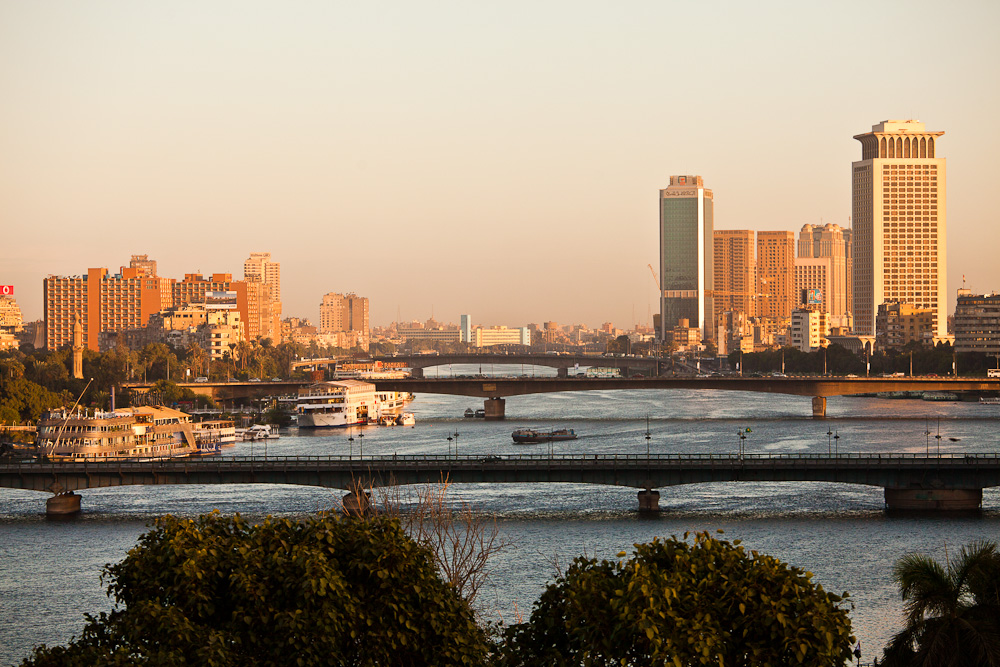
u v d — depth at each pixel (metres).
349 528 126.75
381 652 116.62
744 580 112.25
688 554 118.06
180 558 118.31
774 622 109.44
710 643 106.75
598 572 119.00
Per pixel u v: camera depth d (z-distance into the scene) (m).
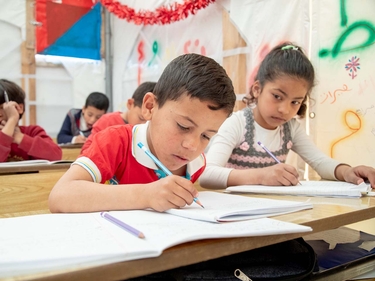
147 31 2.98
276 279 0.54
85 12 3.42
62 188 0.65
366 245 0.78
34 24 3.24
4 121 1.86
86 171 0.73
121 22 3.33
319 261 0.67
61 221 0.51
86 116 3.10
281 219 0.56
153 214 0.57
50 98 3.38
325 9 1.58
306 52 1.66
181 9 2.41
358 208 0.66
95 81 3.53
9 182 1.11
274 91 1.20
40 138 1.92
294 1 1.72
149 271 0.38
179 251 0.40
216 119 0.69
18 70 3.23
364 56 1.43
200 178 1.12
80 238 0.42
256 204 0.65
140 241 0.41
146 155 0.83
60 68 3.40
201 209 0.59
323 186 0.92
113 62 3.49
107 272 0.36
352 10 1.47
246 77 2.03
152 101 0.79
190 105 0.67
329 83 1.56
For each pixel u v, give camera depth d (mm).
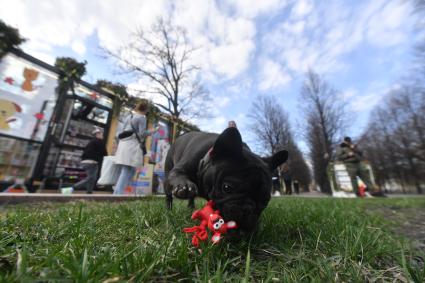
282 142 35281
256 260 1458
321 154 29969
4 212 2994
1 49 6750
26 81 7383
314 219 2635
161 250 1269
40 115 7621
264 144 34844
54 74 8008
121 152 5215
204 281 1009
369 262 1456
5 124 6953
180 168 2186
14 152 7086
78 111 8758
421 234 2461
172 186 1976
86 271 917
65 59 8273
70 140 8422
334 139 29047
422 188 43312
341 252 1545
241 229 1579
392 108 37188
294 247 1741
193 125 17359
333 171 12570
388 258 1606
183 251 1238
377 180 41562
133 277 965
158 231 1836
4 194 3965
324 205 4367
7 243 1359
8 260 1100
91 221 2053
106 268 964
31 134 7402
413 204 5613
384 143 41031
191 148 2391
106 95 9617
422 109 30562
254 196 1655
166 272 1105
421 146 32500
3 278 832
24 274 865
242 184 1606
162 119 12688
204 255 1268
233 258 1376
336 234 1895
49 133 7699
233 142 1699
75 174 8383
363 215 3297
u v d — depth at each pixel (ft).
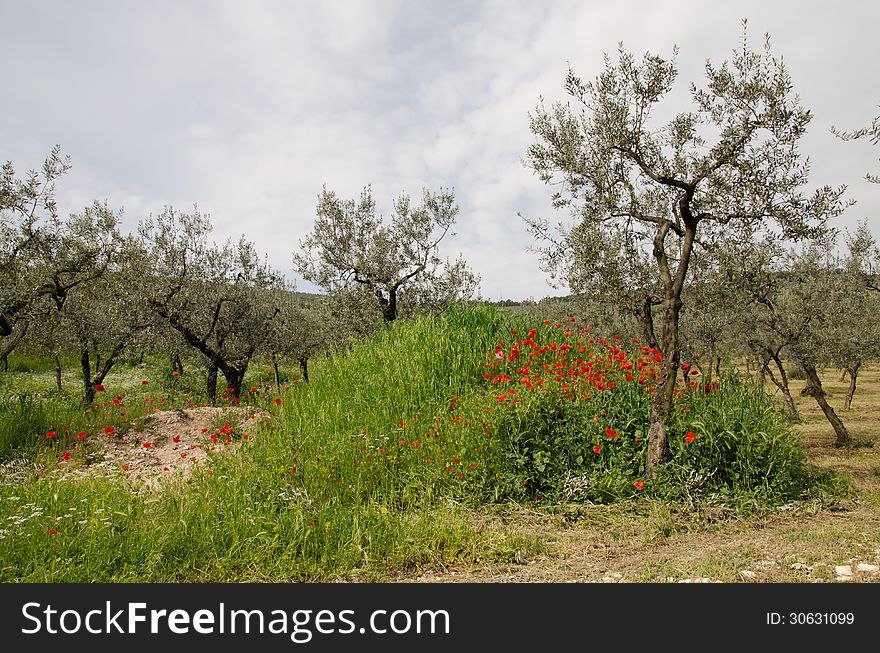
_ _ _
• _What the task requires_:
Your answer must be an exact copy of the records above, with no pictures included.

• _Worked solution_:
u v d — depth at each pixel (metres).
349 528 126.75
381 652 116.62
744 580 112.25
688 554 118.06
180 558 118.31
774 622 109.44
710 643 106.75
598 572 119.00
Per pixel u v: camera depth d (z-distance into the scene) (m).
147 31 2.98
276 279 0.54
85 12 3.42
62 188 0.65
366 245 0.78
34 24 3.24
4 121 1.86
86 171 0.73
121 22 3.33
319 261 0.67
61 221 0.51
86 116 3.10
281 219 0.56
153 214 0.57
50 98 3.38
325 9 1.58
306 52 1.66
181 9 2.41
358 208 0.66
95 81 3.53
9 182 1.11
274 91 1.20
40 138 1.92
294 1 1.72
149 271 0.38
179 251 0.40
216 119 0.69
18 70 3.23
364 56 1.43
200 178 1.12
80 238 0.42
256 204 0.65
140 241 0.41
146 155 0.83
60 68 3.40
201 209 0.59
323 186 0.92
113 62 3.49
107 272 0.36
352 10 1.47
246 77 2.03
152 101 0.79
190 105 0.67
329 83 1.56
For each pixel u v, give camera depth d (mm).
282 142 35281
256 260 1458
321 154 29969
4 212 2994
1 49 6750
26 81 7383
314 219 2635
161 250 1269
40 115 7621
264 144 34844
54 74 8008
121 152 5215
204 281 1009
369 262 1456
5 124 6953
180 168 2186
14 152 7086
78 111 8758
421 234 2461
172 186 1976
86 271 917
65 59 8273
70 140 8422
334 139 29047
422 188 43312
341 252 1545
241 229 1579
392 108 37188
294 247 1741
193 125 17359
333 171 12570
388 258 1606
183 251 1238
377 180 41562
133 277 965
158 231 1836
4 194 3965
324 205 4367
7 243 1359
8 260 1100
91 221 2053
106 268 964
31 134 7402
413 204 5613
384 143 41031
191 148 2391
106 95 9617
422 109 30562
254 196 1655
166 272 1105
421 146 32500
3 278 832
24 274 865
242 184 1606
162 119 12688
204 255 1268
233 258 1376
336 234 1895
49 133 7699
233 142 1699
75 174 8383
363 215 3297
u v d — depth at each pixel (ft).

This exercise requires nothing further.